- Baden
- Coordinates: 42°25′20″S 147°28′43″E﻿ / ﻿42.4222°S 147.4786°E
- Population: 36 (2016 census)
- Postcode(s): 7120
- Location: 21 km (13 mi) SE of Oatlands
- LGA(s): Southern Midlands
- Region: Central
- State electorate(s): Lyons
- Federal division(s): Lyons
Localities around Baden:
| Mount Seymour | Mount Seymour | Mount Seymour |
| Stonor | Baden | Whitefoord |
| Tunnack | Tunnack | Tunnack |

= Baden, Tasmania =

Baden is a rural locality in the local government area of Southern Midlands in the Central region of Tasmania. It is located about 21 km south-east of the town of Oatlands.

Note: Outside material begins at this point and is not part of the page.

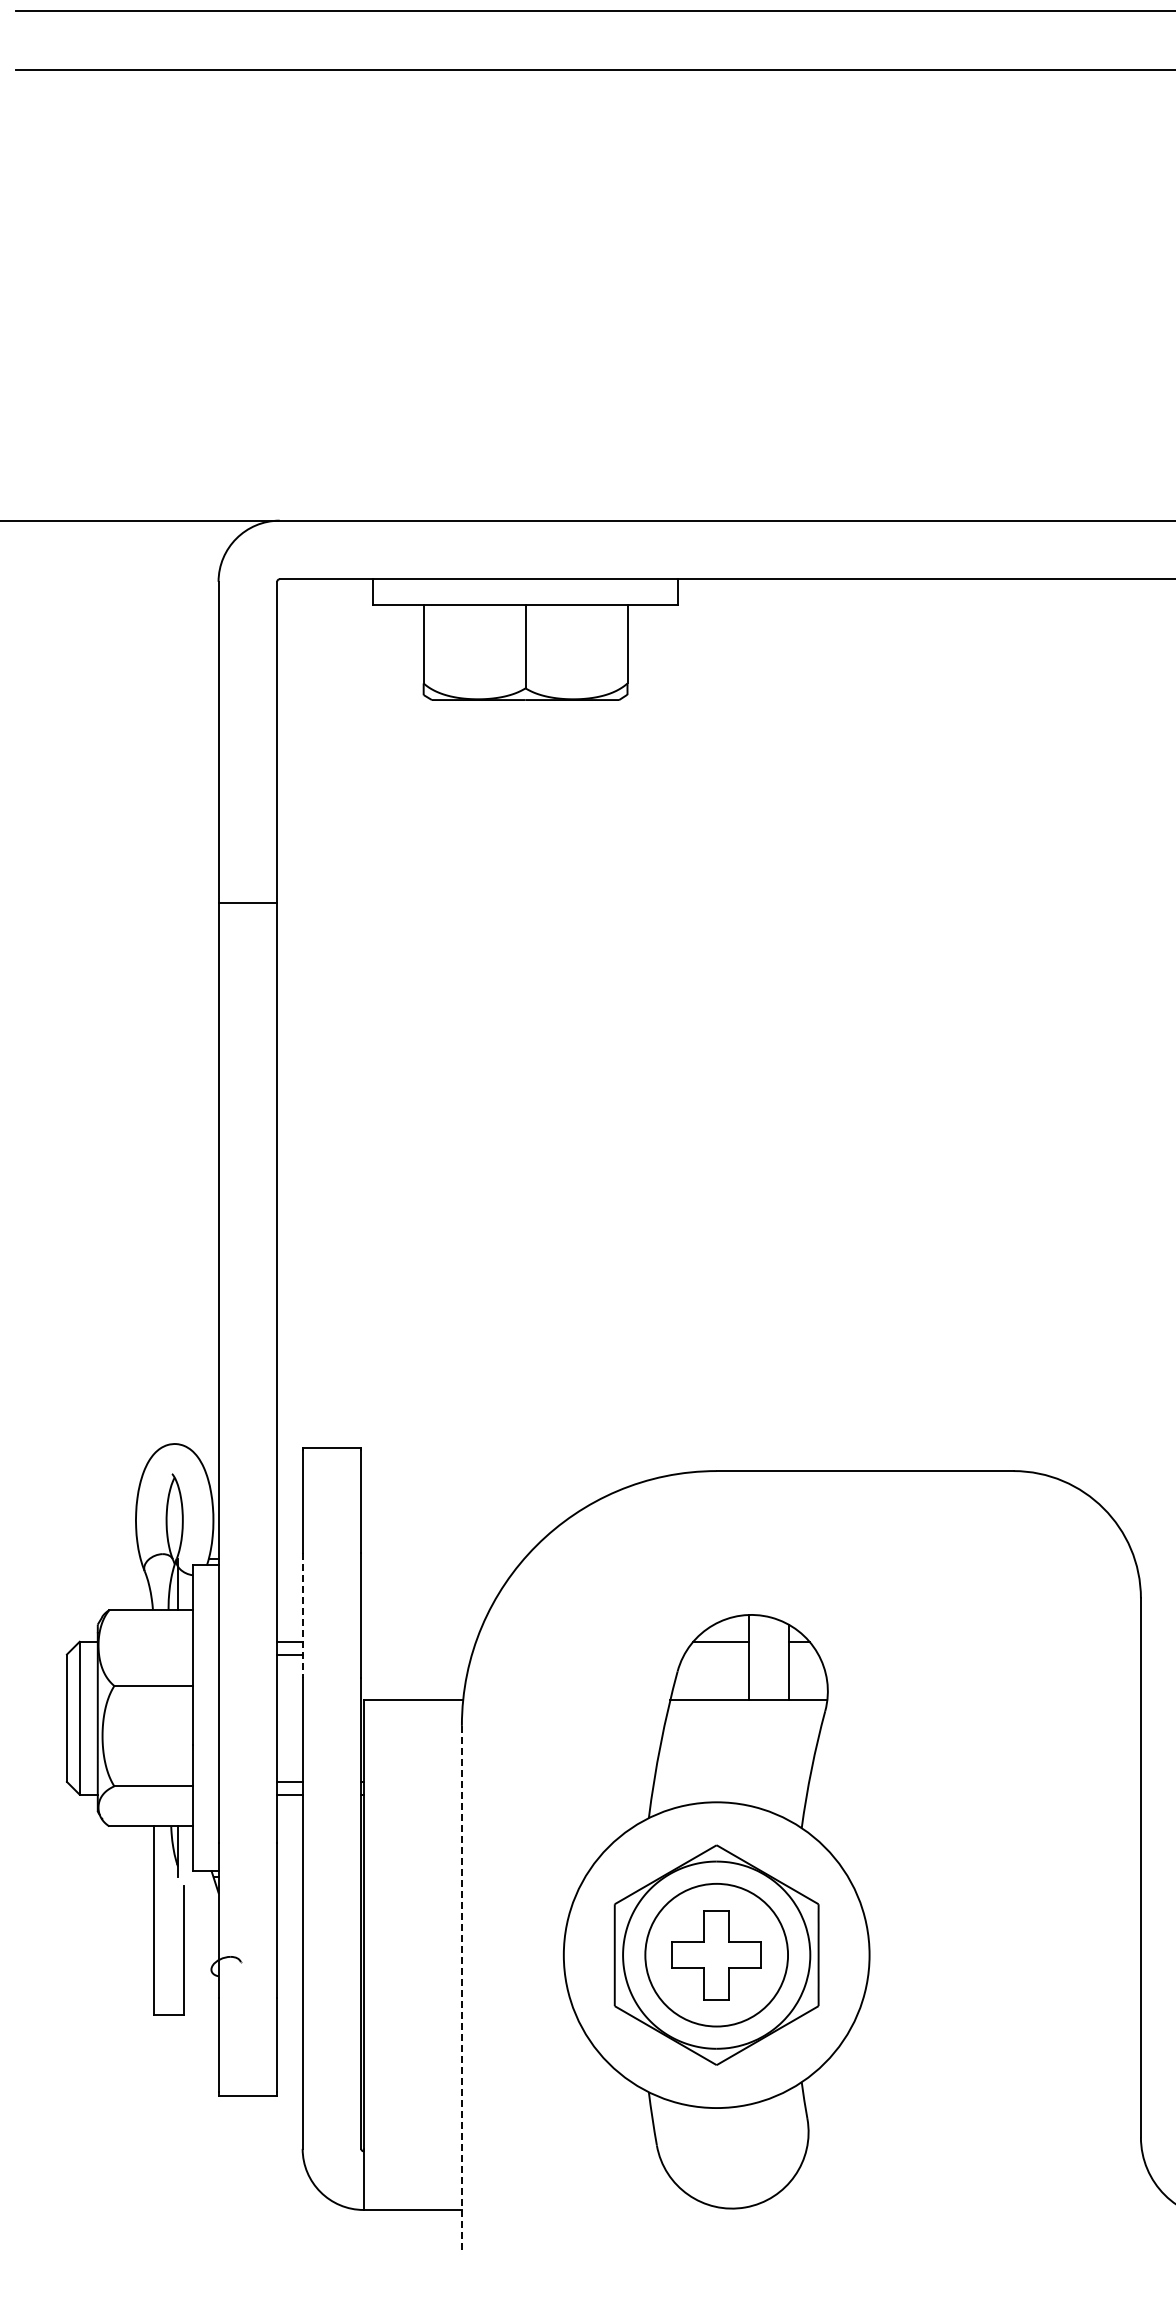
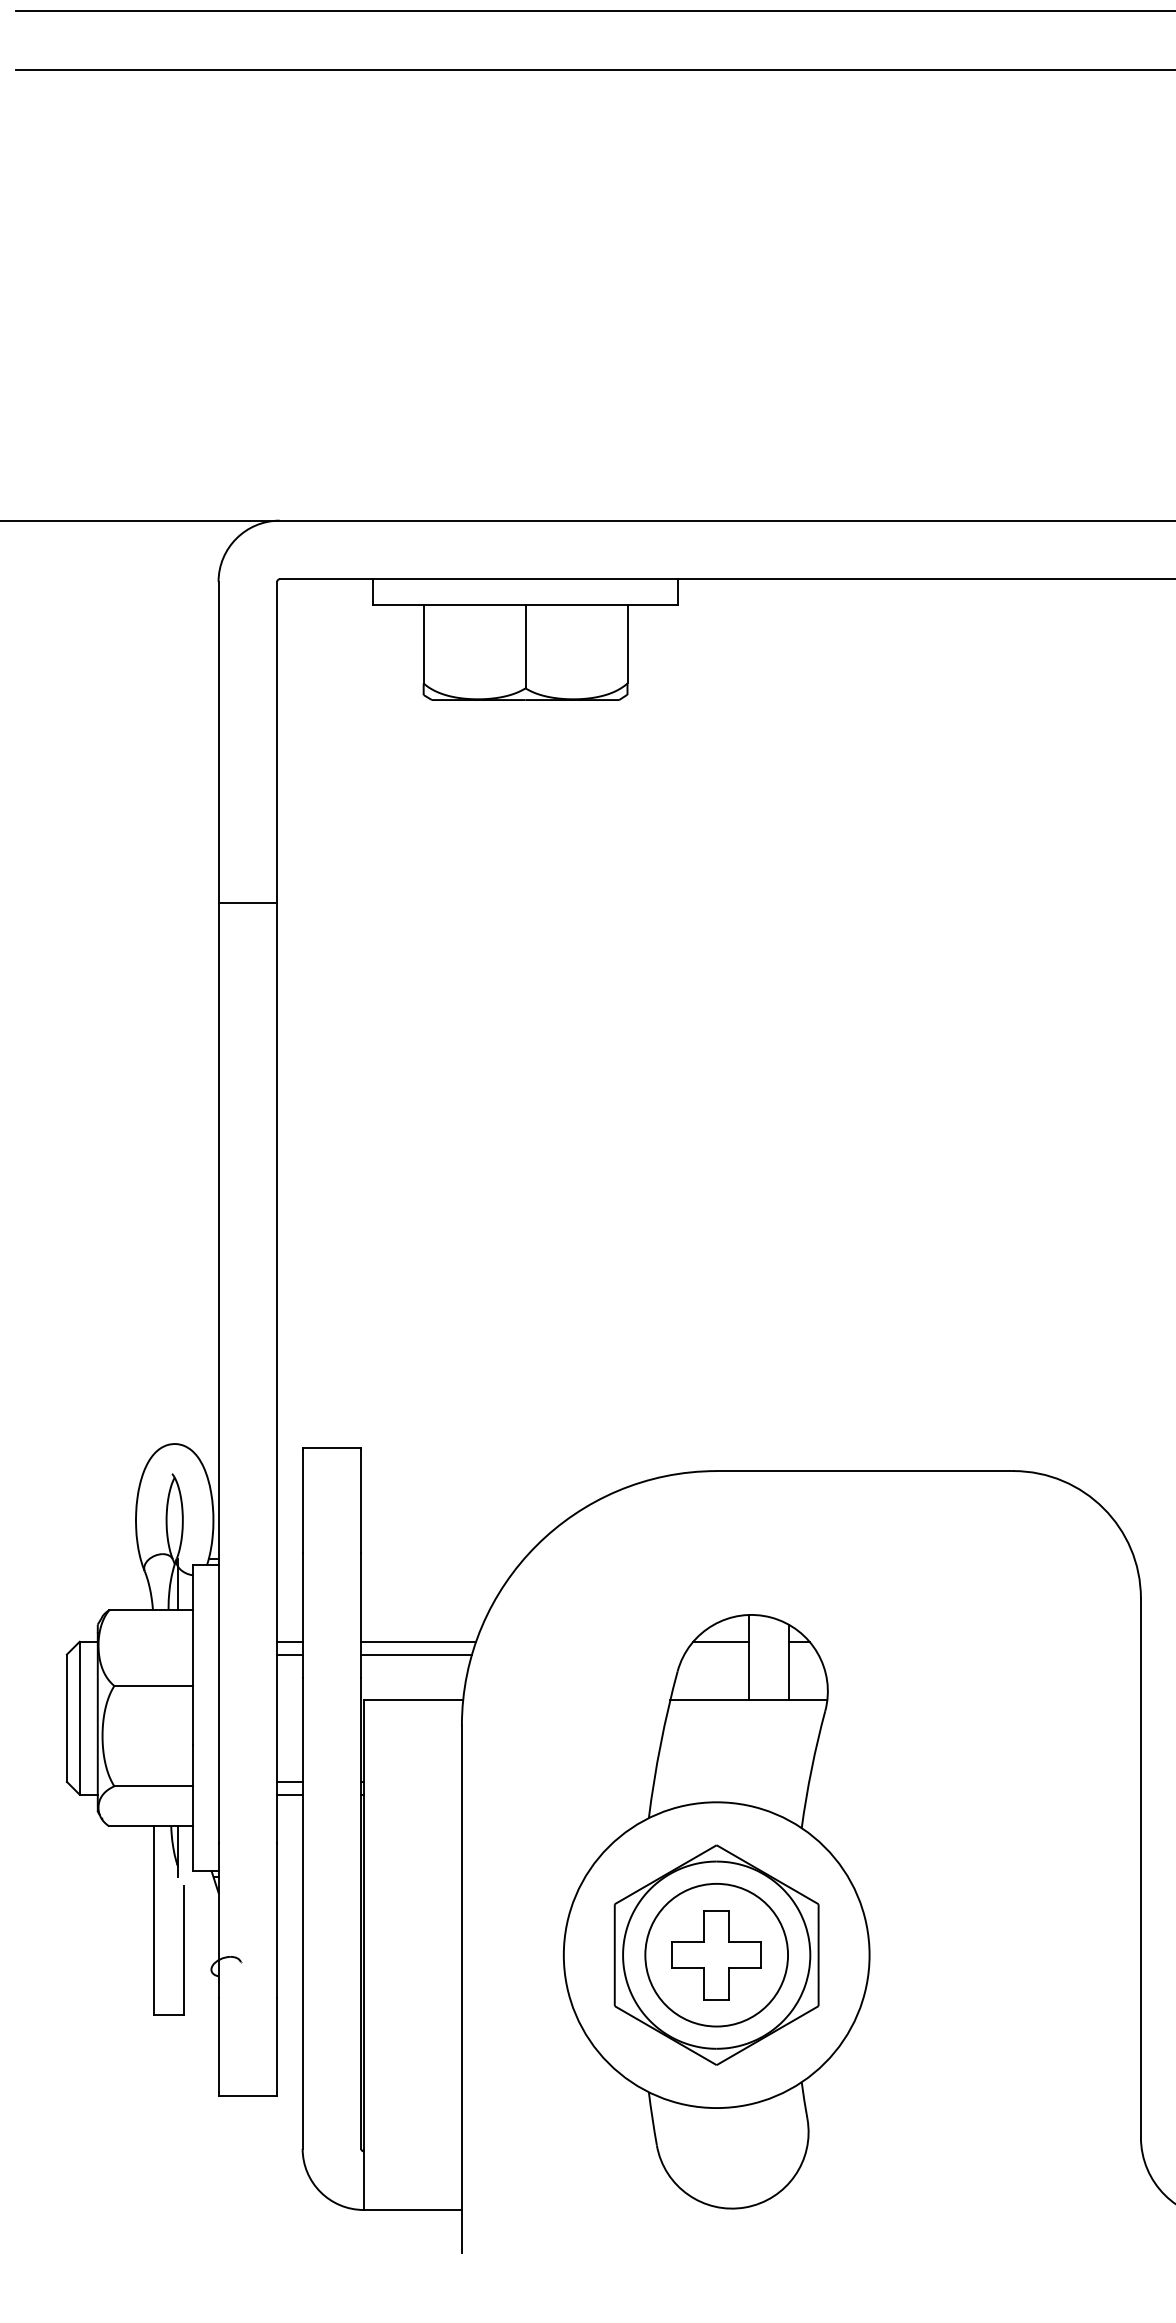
line at (302, 1615): dashed -> solid
line at (418, 1641): none -> present
line at (416, 1654): none -> present
line at (461, 1989): dashed -> solid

The 2016 census determined a population of 36 for the state suburb of Baden.

==History==
Baden was gazetted as a locality in 1968. The locality was named for Lord Baden Powell, in honour of three local men who served under him in the Boer War.

==Geography==
The Coal River forms parts of the southern boundary.

==Road infrastructure==
The C312 route (Tunnack Road) enters from the north-west and runs through to the south, where it exits. Route C314 (Stonor Road) starts at an intersection with C312 and runs west until it exits. Route C310 (Woodsdale Road) starts at an intersection with C312 and runs north-east until it exits.